**EXERCISE OBJECTIVE**
Please count how many lines of the data include the word "destino". Give only that number in reply.
RECORD SET section start
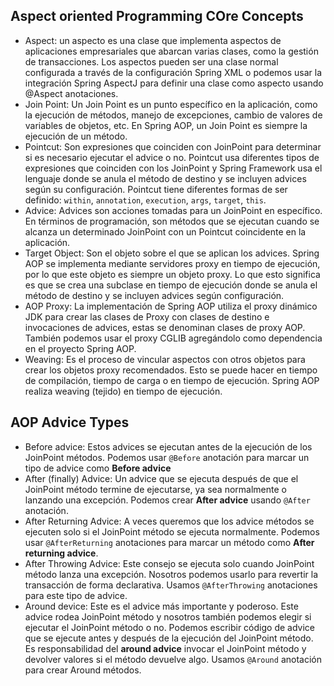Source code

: ## Aspect oriented Programming COre Concepts
* Aspect: un aspecto es una clase que implementa aspectos de aplicaciones empresariales que abarcan
  varias clases, como la gestión de transacciones. Los aspectos pueden ser una clase normal configurada
  a través de la configuración Spring XML o podemos usar la integración Spring AspectJ para definir una
  clase como aspecto usando @Aspect anotaciones.
* Join Point: Un Join Point es un punto específico en la aplicación, como la ejecución de métodos,
  manejo de excepciones, cambio de valores de variables de objetos, etc. En Spring AOP, un Join Point
  es siempre la ejecución de un método.
* Pointcut: Son expresiones que coinciden con JoinPoint para determinar si es necesario ejecutar
  el advice o no. Pointcut usa diferentes tipos de expresiones que coinciden con los JoinPoint y
  Spring Framework usa el lenguaje donde se anula el método de destino y se incluyen advices según
  su configuración.
  Pointcut tiene diferentes formas de ser definido: `within`, `annotation`, `execution`, `args`, 
  `target`, `this`.
* Advice: Advices son acciones tomadas para un JoinPoint en específico. En términos de programación,
  son métodos que se ejecutan cuando se alcanza un determinado JoinPoint con un Pointcut coincidente
  en la aplicación.
* Target Object: Son el objeto sobre el que se aplican los advices. Spring AOP se implementa mediante
  servidores proxy en tiempo de ejecución, por lo que este objeto es siempre un objeto proxy.
  Lo que esto significa es que se crea una subclase en tiempo de ejecución donde se anula el método
  de destino y se incluyen advices según configuración.
* AOP Proxy: La implementación de Spring AOP utiliza el proxy dinámico JDK para crear las
  clases de Proxy con clases de destino e invocaciones de advices, estas se denominan clases de
  proxy AOP. También podemos usar el proxy CGLIB agregándolo como dependencia en el proyecto
  Spring AOP.
* Weaving: Es el proceso de vincular aspectos con otros objetos para crear los objetos proxy
  recomendados. Esto se puede hacer en tiempo de compilación, tiempo de carga o en tiempo
  de ejecución. Spring AOP realiza weaving (tejido) en tiempo de ejecución.

## AOP Advice Types
* Before advice: Estos advices se ejecutan antes de la ejecución de los JoinPoint métodos.
  Podemos usar `@Before` anotación para marcar un tipo de advice como **Before advice**
* After (finally) Advice: Un advice que se ejecuta después de que el JoinPoint método
  termine de ejecutarse, ya sea normalmente o lanzando una excepción.
  Podemos crear **After advice** usando `@After` anotación.
* After Returning Advice: A veces queremos que los advice métodos se ejecuten solo si el JoinPoint
  método se ejecuta normalmente. Podemos usar `@AfterReturning` anotaciones para marcar
  un método como **After returning advice**.
* After Throwing Advice: Este consejo se ejecuta solo cuando JoinPoint método lanza una excepción.
  Nosotros podemos usarlo para revertir la transacción de forma declarativa. Usamos `@AfterThrowing`
  anotaciones para este tipo de advice.
* Around device: Este es el advice más importante y poderoso. Este advice rodea JoinPoint método
  y nosotros también podemos elegir si ejecutar el JoinPoint método o no. Podemos escribir código
  de advice que se ejecute antes y después de la ejecución del JoinPoint método. Es responsabilidad
  del **around advice** invocar el JoinPoint método y devolver valores si el método devuelve algo.
  Usamos `@Around` anotación para crear Around métodos.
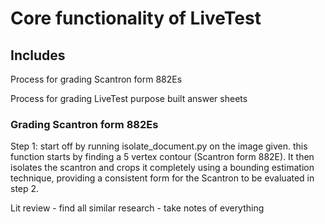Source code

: # Core functionality of LiveTest

## Includes

Process for grading Scantron form 882Es

Process for grading LiveTest purpose built answer sheets


### Grading Scantron form 882Es

  Step 1: start off by running isolate_document.py on the image given. this function starts by finding a 5 vertex contour (Scantron form 882E). It then isolates the scantron and crops it completely using a bounding estimation technique, providing a consistent form for the Scantron to be evaluated in step 2.

  
Lit review - find all similar research - take notes of everything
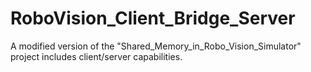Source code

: # RoboVision_Client_Bridge_Server
A modified version of the "Shared_Memory_in_Robo_Vision_Simulator" project includes client/server capabilities.
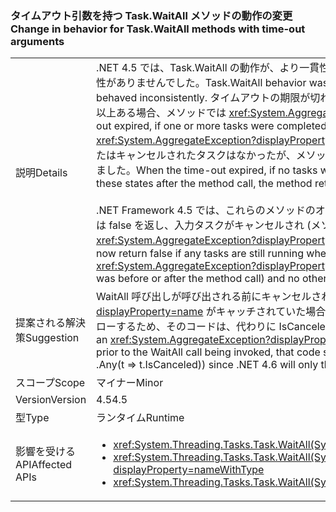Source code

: ### <a name="change-in-behavior-for-taskwaitall-methods-with-time-out-arguments"></a><span data-ttu-id="1676a-101">タイムアウト引数を持つ Task.WaitAll メソッドの動作の変更</span><span class="sxs-lookup"><span data-stu-id="1676a-101">Change in behavior for Task.WaitAll methods with time-out arguments</span></span>

|   |   |
|---|---|
|<span data-ttu-id="1676a-102">説明</span><span class="sxs-lookup"><span data-stu-id="1676a-102">Details</span></span>|<span data-ttu-id="1676a-103">.NET 4.5 では、Task.WaitAll の動作が、より一貫性のあるものになりました。.NET Framework 4 では、これらのメソッドの動作に一貫性がありませんでした。</span><span class="sxs-lookup"><span data-stu-id="1676a-103">Task.WaitAll behavior was made more consistent in .NET 4.5.In the .NET Framework 4, these methods behaved inconsistently.</span></span> <span data-ttu-id="1676a-104">タイムアウトの期限が切れたときに、メソッドを呼び出す前に完了した、またはキャンセルされたタスクが 1 つ以上ある場合、メソッドでは <xref:System.AggregateException?displayProperty=name> 例外がスローされていました。</span><span class="sxs-lookup"><span data-stu-id="1676a-104">When the time-out expired, if one or more tasks were completed or canceled before the method call, the method threw an <xref:System.AggregateException?displayProperty=name> exception.</span></span> <span data-ttu-id="1676a-105">タイムアウトの期限が切れると、メソッド呼び出しの前に完了またはキャンセルされたタスクはなかったが、メソッド呼び出し後に 1 つ以上のタスクがこれらの状態になると、メソッドは false を返しました。</span><span class="sxs-lookup"><span data-stu-id="1676a-105">When the time-out expired, if no tasks were completed or canceled before the method call, but one or more tasks entered these states after the method call, the method returned false.</span></span><br/><br/><span data-ttu-id="1676a-106">.NET Framework 4.5 では、これらのメソッドのオーバーロードは、タイムアウト期限が切れたときにタスクがまだ実行中であった場合は false を返し、入力タスクがキャンセルされ (メソッド呼び出しの前か後かに関わらず)、他に実行中のタスクがなかった場合に限り、<xref:System.AggregateException?displayProperty=name> 例外をスローします。</span><span class="sxs-lookup"><span data-stu-id="1676a-106">In the .NET Framework 4.5, these method overloads now return false if any tasks are still running when the time-out interval expired, and they throw an <xref:System.AggregateException?displayProperty=name> exception only if an input task was cancelled (regardless of whether it was before or after the method call) and no other tasks are still running.</span></span>|
|<span data-ttu-id="1676a-107">提案される解決策</span><span class="sxs-lookup"><span data-stu-id="1676a-107">Suggestion</span></span>|<span data-ttu-id="1676a-108">WaitAll 呼び出しが呼び出される前にキャンセルされたタスクを検出する手段として <xref:System.AggregateException?displayProperty=name> がキャッチされていた場合、.NET 4.6 は、すべての待機中タスクがタイムアウトの前に完了した場合に限ってスローするため、そのコードは、代わりに IsCanceled プロパティによって同じ検出を行う必要があります (例: .Any(t =&gt; t.IsCanceled))。</span><span class="sxs-lookup"><span data-stu-id="1676a-108">If an <xref:System.AggregateException?displayProperty=name> was being caught as a means of detecting a task that was cancelled prior to the WaitAll call being invoked, that code should instead do the same detection via the IsCanceled property (for example: .Any(t =&gt; t.IsCanceled)) since .NET 4.6 will only throw in that case if all awaited tasks are completed prior to the timeout.</span></span>|
|<span data-ttu-id="1676a-109">スコープ</span><span class="sxs-lookup"><span data-stu-id="1676a-109">Scope</span></span>|<span data-ttu-id="1676a-110">マイナー</span><span class="sxs-lookup"><span data-stu-id="1676a-110">Minor</span></span>|
|<span data-ttu-id="1676a-111">Version</span><span class="sxs-lookup"><span data-stu-id="1676a-111">Version</span></span>|<span data-ttu-id="1676a-112">4.5</span><span class="sxs-lookup"><span data-stu-id="1676a-112">4.5</span></span>|
|<span data-ttu-id="1676a-113">型</span><span class="sxs-lookup"><span data-stu-id="1676a-113">Type</span></span>|<span data-ttu-id="1676a-114">ランタイム</span><span class="sxs-lookup"><span data-stu-id="1676a-114">Runtime</span></span>|
|<span data-ttu-id="1676a-115">影響を受ける API</span><span class="sxs-lookup"><span data-stu-id="1676a-115">Affected APIs</span></span>|<ul><li><xref:System.Threading.Tasks.Task.WaitAll(System.Threading.Tasks.Task[],System.Int32)?displayProperty=nameWithType></li><li><xref:System.Threading.Tasks.Task.WaitAll(System.Threading.Tasks.Task[],System.Int32,System.Threading.CancellationToken)?displayProperty=nameWithType></li><li><xref:System.Threading.Tasks.Task.WaitAll(System.Threading.Tasks.Task[],System.TimeSpan)?displayProperty=nameWithType></li></ul>|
RECORD SET section end
**SOLUTION**
3